5 out of 5 stars A Must Read   September 19, 2008
After reading this from the library I immediately ordered five copies to be given to my children and grandchildren for Christmas with the instruction that they must read and act upon it.


5 out of 5 stars Wise and Timely Book   July 31, 2008
This is a wise, thoughtful, deeply probing assessment of The United States current situation, with sensible prescriptions to address problems. Every American should read it.


5 out of 5 stars High School Required Reading   July 23, 2008
I am sending my copy of "A LETTER TO AMERICA"A Letter to America by David Boren to the Arizona State Superintentent of Public Schools with the recomendation that he read it and mandate it to be required reading for all High School Junior Students. If I could afford it, I'd send a copy to every citizen in the United States!
My wife, Pegge, is ordering a copy to send to Opra.
Tom Downs, Scottsdale, AZ



3 out of 5 stars Usual list of well-known National Problems; weak on solutions   July 15, 2008
 1 out of 1 found this review helpful

This short book represents David Boren's current views of the problems facing the USA. I found his dispassionate discussion of the US's relation to the world, the destructiveness of partisanship, campaign corruption, economic health, the disappearing middle class, and the Urgency of Memory (best chapter in the book) to be good summaries of where the USA stands today. I did not see Boren saying "we are at a crossroads", however.

Overall, each of these problems have been discussed in the media in one form or another, so to me, it seem like a better than average repitition of what's out there. However, the CHapter on "The Urgency of Memory" caught my eye and should be restated as an "op Ed" column. It is by far the best chapter in the book, and it contained much in it that was new to me.

Boren quotes the following passage from an address entitled "The Urgency of Memory" in which the importance of Americans returning to humanistic studies was emphasized to understand themselves and their place in the world following the attacks of September 11, 2001.

"A nation that does not know why it exists or what it stands for cannot be expected to long endure. We must recover from the amnesia that shrouds our history in darkness, our principles in confusion, and our future in uncertainty. We cannot expect that a nation which has lost its memory will keep its vision. We cannot hope that forgetting our past will enhance our focus for the future."

Boren then summarizes the demise of teaching of American History and Civics in US high schools, colleges, and other institutions of higher learning. He rightfully criticizes the demise of academic standards through out the American educational system because of political correctness and recommends that American history and Civics be required of all university graduates.

My own recollection is that the main purpose of the American primary and secondary school system was to teach American History and civics to immigrants so as to integrate them into American Society. If it is indeed true that American primary and secondary education has abdicated this reponsibility, we are in trouble.

The solution: Mandate that all immigrant and foreign students not only learn English, but also American History and Civics at ALL levels of the US educational system from kindergarten to the graduate school. Once implemented, make it mandatory for ALL students.

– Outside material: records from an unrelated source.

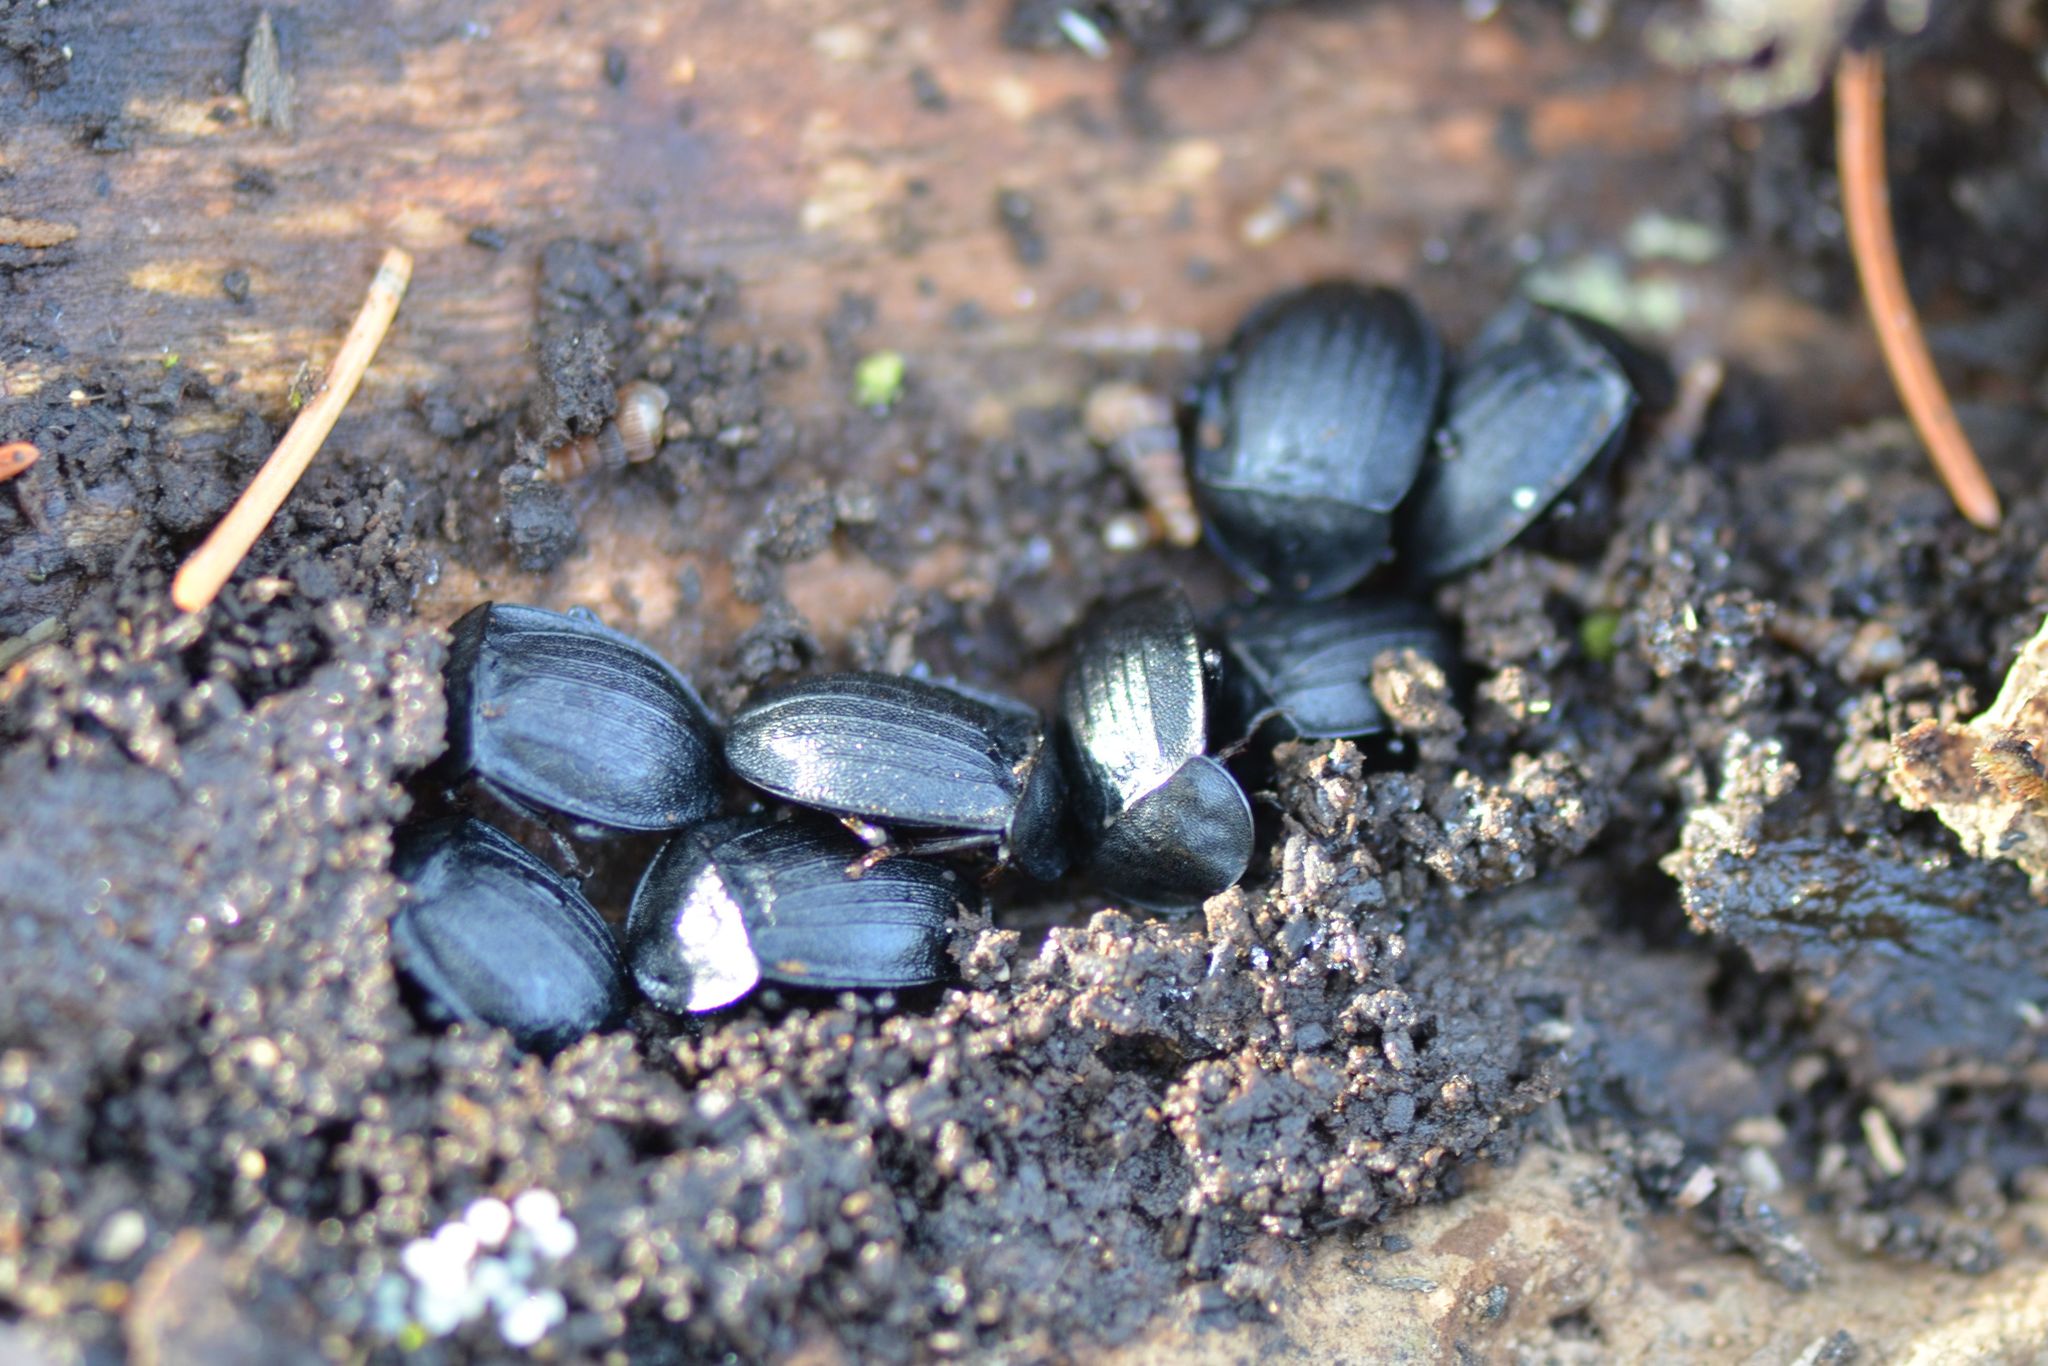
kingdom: Animalia
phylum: Arthropoda
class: Insecta
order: Coleoptera
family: Staphylinidae
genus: Silpha
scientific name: Silpha atrata
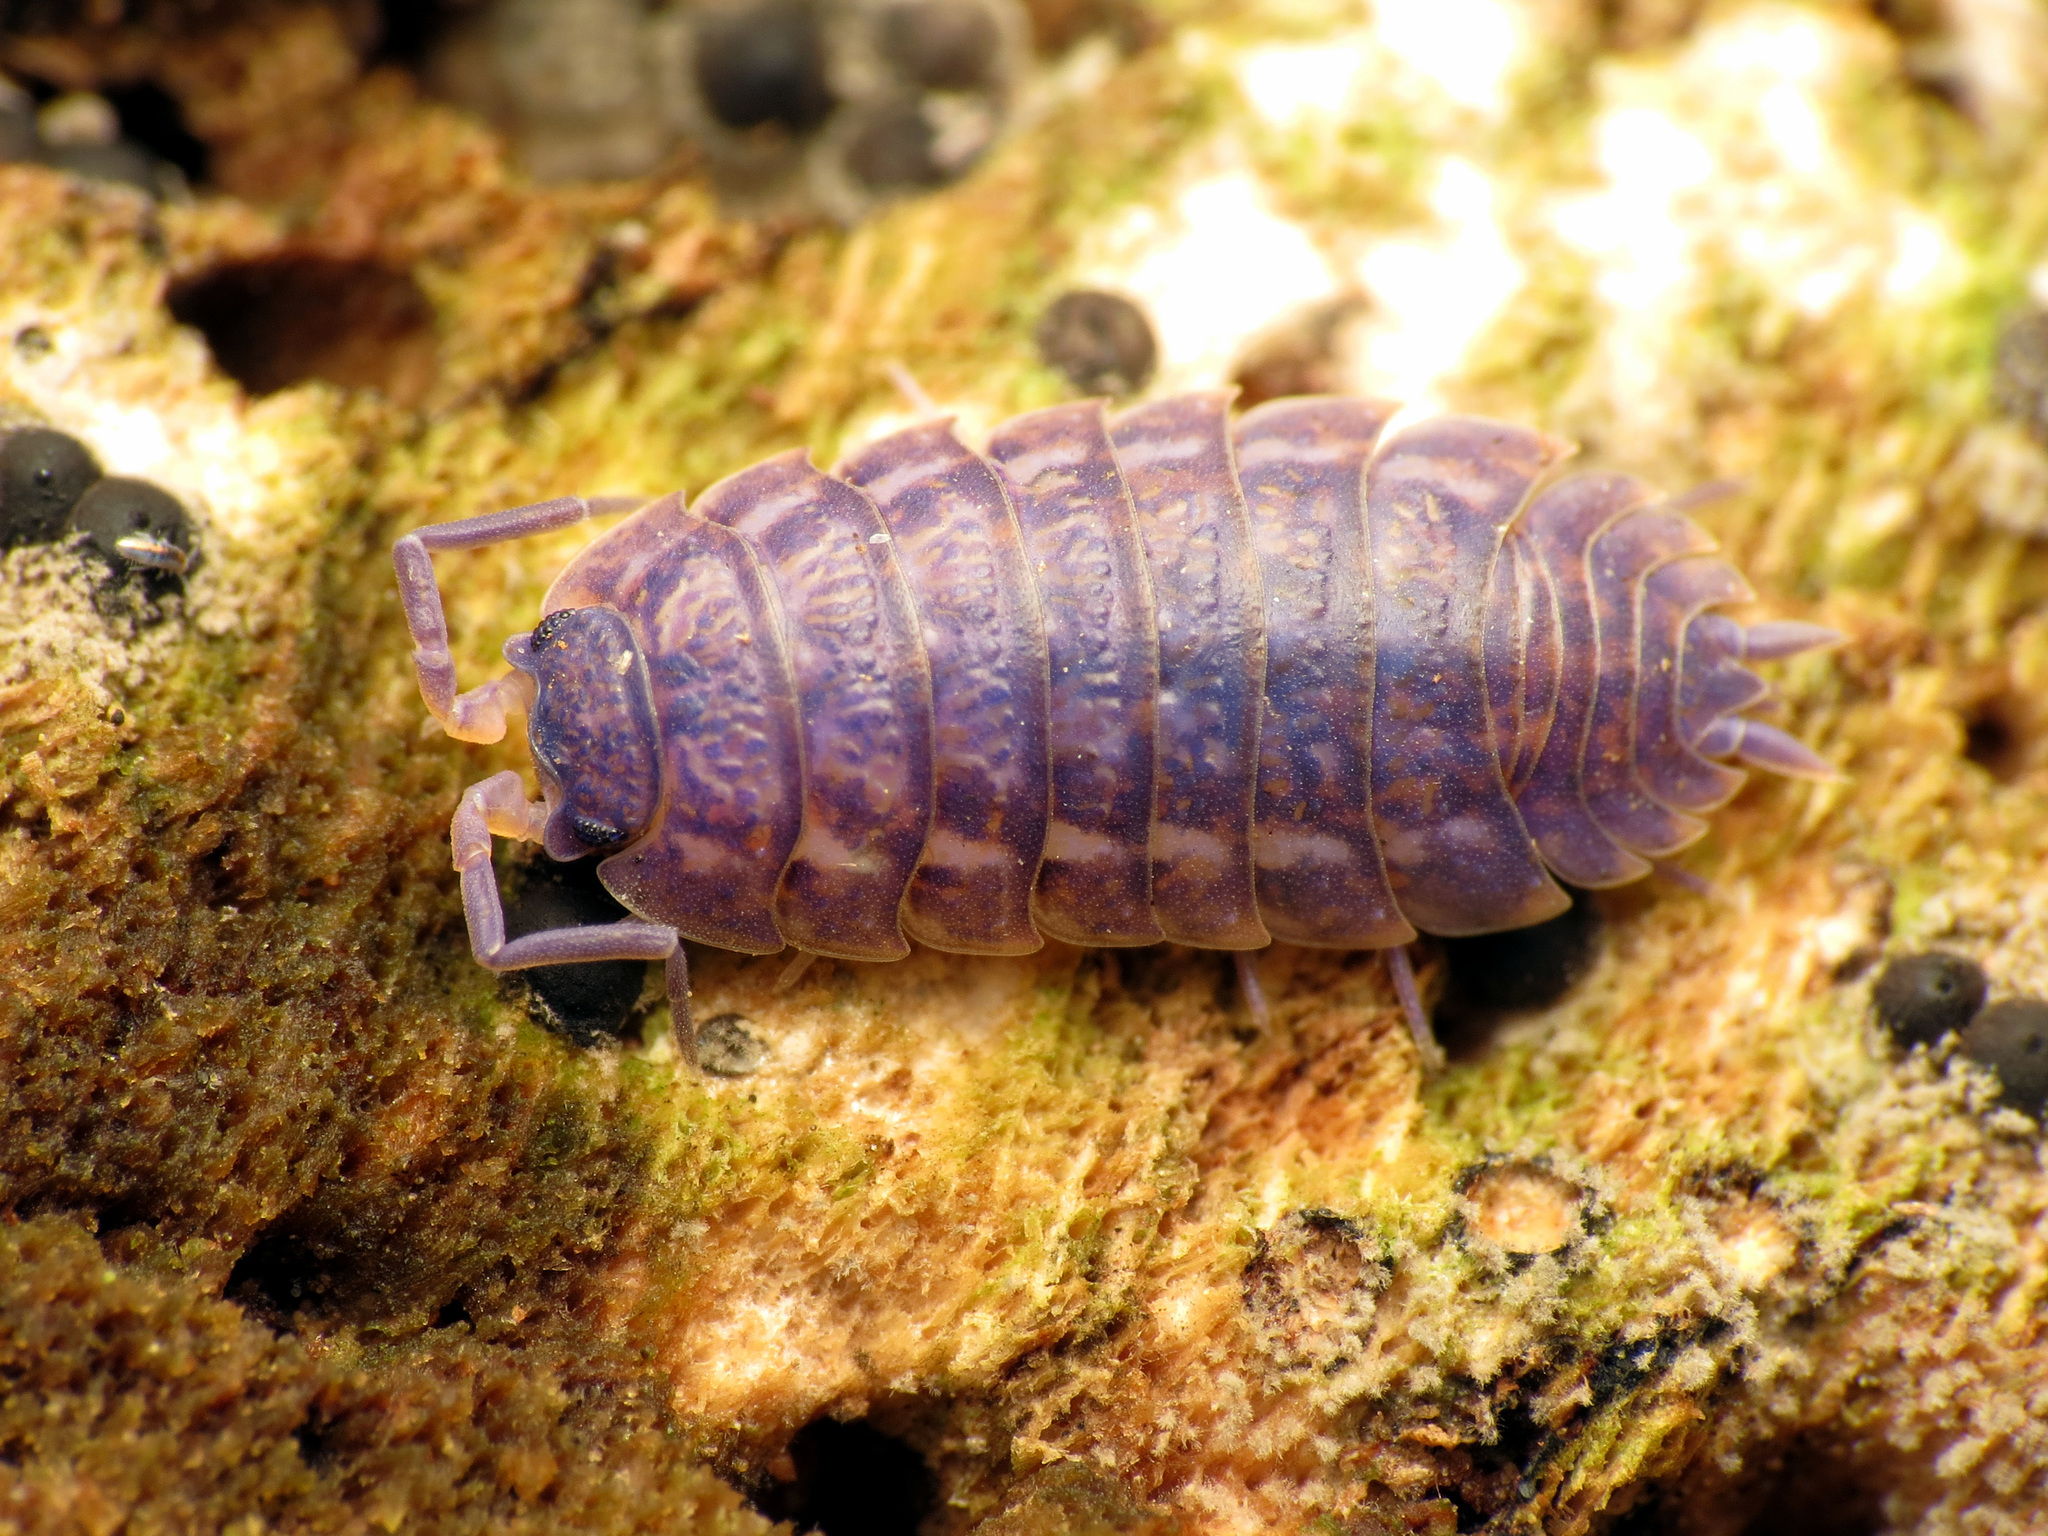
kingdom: Animalia
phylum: Arthropoda
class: Malacostraca
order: Isopoda
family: Trachelipodidae
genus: Trachelipus
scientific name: Trachelipus rathkii
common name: Isopod
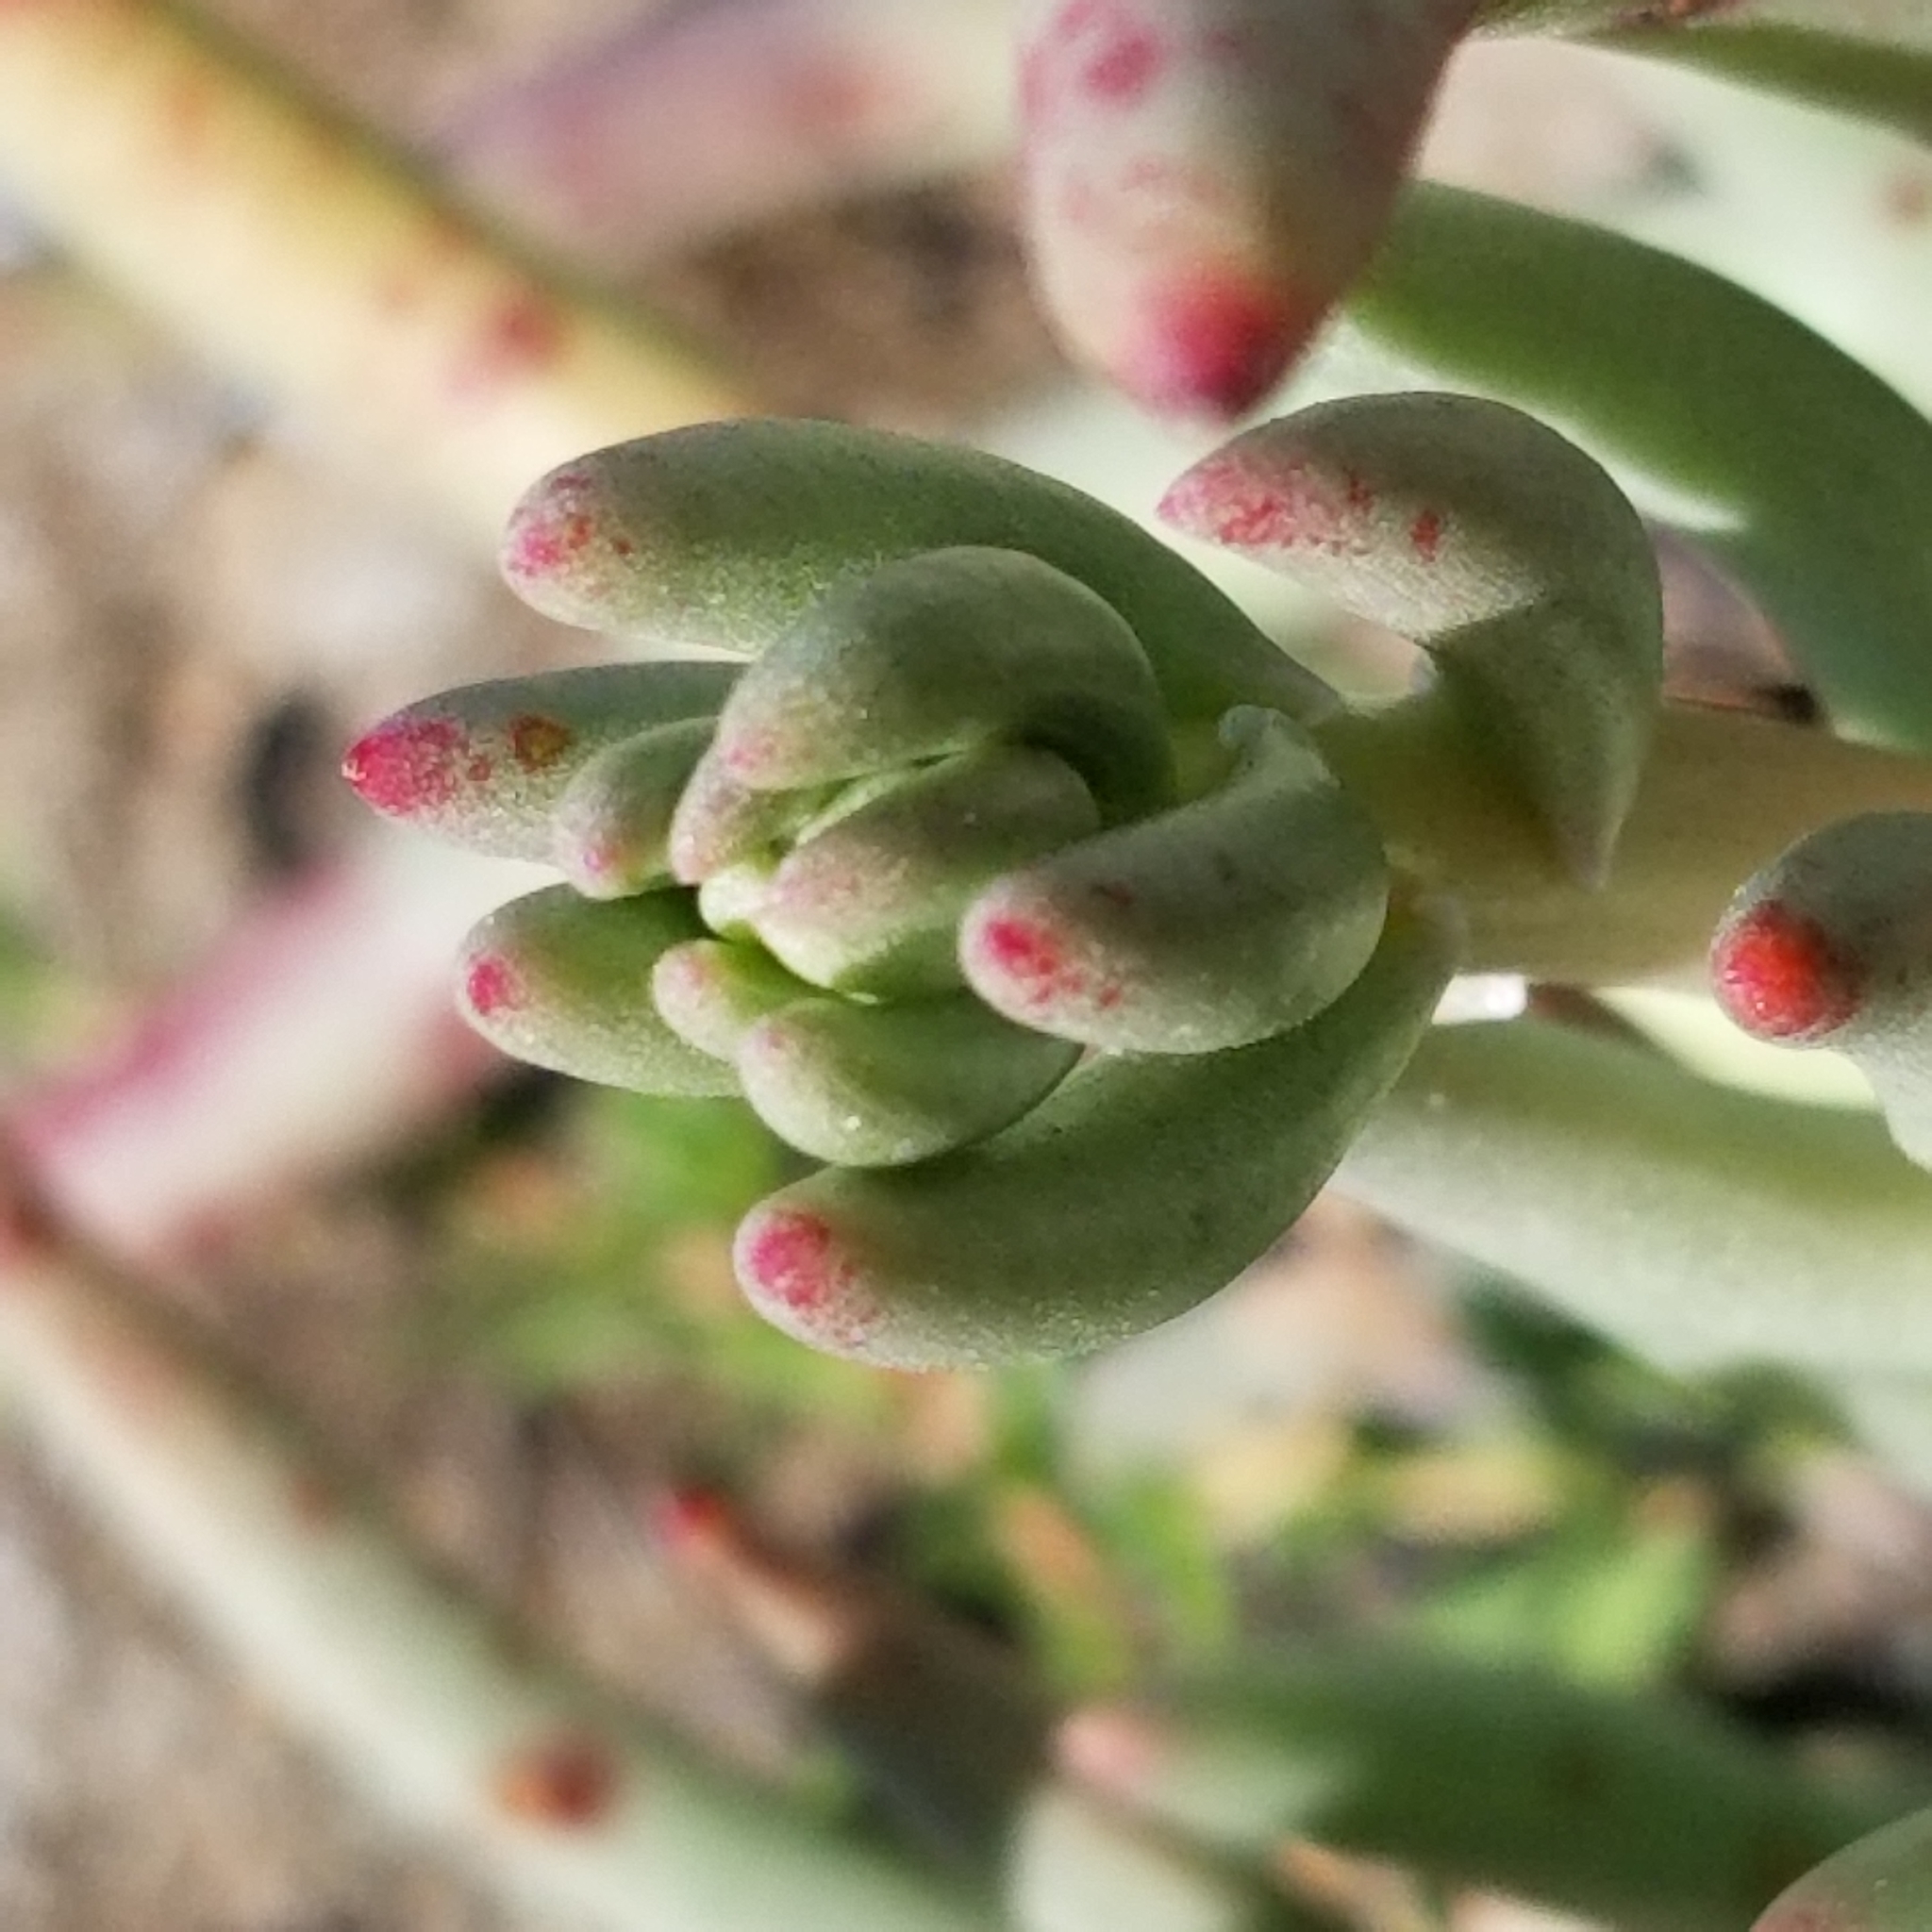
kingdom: Plantae
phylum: Tracheophyta
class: Magnoliopsida
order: Saxifragales
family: Crassulaceae
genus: Dudleya
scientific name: Dudleya edulis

How can that be done?: By executive order, instruct the Department of Education to withold federal funding from primry and secondary school systems unless such a requirement is instituted. Second, by executive order, mandate the same requirement in all American Unviersities who receive federal funds for research, extension and other services or risk seeing their funds evaporate. That's at least a start.

As for Boren's other solutions, I found them weak. I felt that they represented a nostalgic trip to his younger days when life was 'simpler' or in the US Senate, where things at one time were more "collegial".
I saw no recommendations that would reinvent America along our traditional model in a new framework for the 21st century.